Nilai RR = 1, berarti resiko sakit antara kelompok yang memilki resiko sama dengan resiko
sakit dari kelompok yang tidak memiliki resiko. Bila RR = 1 menunjukan bahwa faktor
tersebut tidak meningkatkan resiko terjadinya penyakit tersebut. Nilai RR > 1
mengindikasikan bahwa keberadaan faktor resiko tersebut meningkatkan resiko terjadinya
penyakit pada kelompok ekspose. Nilai RR < 1 mengindikasikan bahwa keberadaan faktor
yang diteliti tersebut memberikan efek pencegahan atau dapat menurunkan resiko
terjadinya penyakit tersebut pada yang memilki faktor tersebut.

149
Untuk mengetahui apakah RR di populasi berbeda dengan 1, maka nilai RR yang
didapatkan dari sampel dihitung nilai conviden intervalnya atau diuji kemaknaannya
dengan uji chi-square.

Penentuan CI dari RR
Nilai CI dari RR dapat dihitung dengan langkah sebagai berikut:
1. hitung nilai RR
2. hitung batas bawah CI 95% RR = RR x Exp{-1,96 √(1/a-1/(a+b)+1/c-1/(c+d)}
3. hitung batas atas CI 95% RR = RR x Exp{-1,96 √(1/a-1/(a+b)+1/c-1/(c+d)}

Contoh:
Misalnya akan diteliti resiko bayi memiliki APGAR < 7 antara ibu dengan riwayat
persalinan beresiko dengan yang tidak memiliki riwayat persalinan beresiko.

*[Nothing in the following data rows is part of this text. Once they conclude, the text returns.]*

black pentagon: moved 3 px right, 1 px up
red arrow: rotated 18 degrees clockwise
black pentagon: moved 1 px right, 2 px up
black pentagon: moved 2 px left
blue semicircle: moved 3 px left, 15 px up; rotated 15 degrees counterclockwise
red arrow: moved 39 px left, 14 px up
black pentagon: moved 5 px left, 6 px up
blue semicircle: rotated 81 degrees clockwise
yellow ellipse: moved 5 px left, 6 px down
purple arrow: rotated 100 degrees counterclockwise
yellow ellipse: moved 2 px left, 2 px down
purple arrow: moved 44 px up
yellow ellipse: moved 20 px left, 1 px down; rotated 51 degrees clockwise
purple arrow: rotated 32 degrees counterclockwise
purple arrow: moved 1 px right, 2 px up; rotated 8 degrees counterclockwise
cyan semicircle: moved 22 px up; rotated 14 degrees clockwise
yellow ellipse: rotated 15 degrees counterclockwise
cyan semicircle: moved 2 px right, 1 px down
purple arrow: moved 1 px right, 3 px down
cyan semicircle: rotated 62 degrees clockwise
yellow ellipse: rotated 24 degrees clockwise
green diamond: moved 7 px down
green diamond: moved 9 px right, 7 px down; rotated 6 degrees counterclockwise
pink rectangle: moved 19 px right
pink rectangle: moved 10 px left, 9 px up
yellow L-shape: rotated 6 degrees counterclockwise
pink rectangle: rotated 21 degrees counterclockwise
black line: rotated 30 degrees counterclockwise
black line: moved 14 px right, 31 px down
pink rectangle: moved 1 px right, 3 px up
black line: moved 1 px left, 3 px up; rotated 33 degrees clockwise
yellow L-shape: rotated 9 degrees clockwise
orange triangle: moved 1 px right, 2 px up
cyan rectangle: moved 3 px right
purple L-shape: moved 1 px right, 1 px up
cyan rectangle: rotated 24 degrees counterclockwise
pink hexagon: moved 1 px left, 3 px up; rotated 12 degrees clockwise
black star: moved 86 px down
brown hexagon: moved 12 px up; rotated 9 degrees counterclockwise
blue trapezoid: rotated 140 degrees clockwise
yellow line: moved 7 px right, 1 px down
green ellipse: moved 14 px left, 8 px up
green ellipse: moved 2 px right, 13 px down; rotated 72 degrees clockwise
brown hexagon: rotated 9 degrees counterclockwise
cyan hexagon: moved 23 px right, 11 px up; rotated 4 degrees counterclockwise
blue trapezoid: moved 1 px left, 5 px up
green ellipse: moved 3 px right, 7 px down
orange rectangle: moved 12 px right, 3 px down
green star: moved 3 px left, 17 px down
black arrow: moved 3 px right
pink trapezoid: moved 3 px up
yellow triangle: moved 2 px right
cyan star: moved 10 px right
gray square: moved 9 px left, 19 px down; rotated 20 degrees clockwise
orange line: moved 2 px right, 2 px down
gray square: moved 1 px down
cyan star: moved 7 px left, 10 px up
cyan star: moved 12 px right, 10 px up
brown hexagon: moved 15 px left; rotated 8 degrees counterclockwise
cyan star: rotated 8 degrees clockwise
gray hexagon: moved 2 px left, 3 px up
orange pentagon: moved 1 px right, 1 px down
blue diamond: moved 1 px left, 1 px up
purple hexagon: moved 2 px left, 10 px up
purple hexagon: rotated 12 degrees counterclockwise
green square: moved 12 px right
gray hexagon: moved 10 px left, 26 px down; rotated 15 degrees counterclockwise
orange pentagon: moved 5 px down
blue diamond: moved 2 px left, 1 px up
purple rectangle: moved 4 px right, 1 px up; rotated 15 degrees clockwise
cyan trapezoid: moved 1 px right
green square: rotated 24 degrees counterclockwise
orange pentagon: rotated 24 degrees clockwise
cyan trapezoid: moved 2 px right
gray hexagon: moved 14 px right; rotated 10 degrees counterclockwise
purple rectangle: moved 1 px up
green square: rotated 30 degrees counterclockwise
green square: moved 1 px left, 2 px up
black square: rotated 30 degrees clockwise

Hasil
pengukuran APGAR skor dari kedua kelompok adalah sbb:

Faktor Outcome Total


Resiko Apgar<7 Apgar≥7
Ekspose 33 58 91
Nonekspose 2 14 16
Total 35 72 107

Resiko memiliki Apgar <7 pada kelompok ibu yang memeiliki riwayat persalinan berresiko
= 33/91 = 0,36 dan resiko pada kelompok ibu yang tidak memiliki persalinan beresiko =
2/16 = 0,125. Dari hasil tersebut didapatkan nilai RR sampel = 0,36/0,125 = 2,88.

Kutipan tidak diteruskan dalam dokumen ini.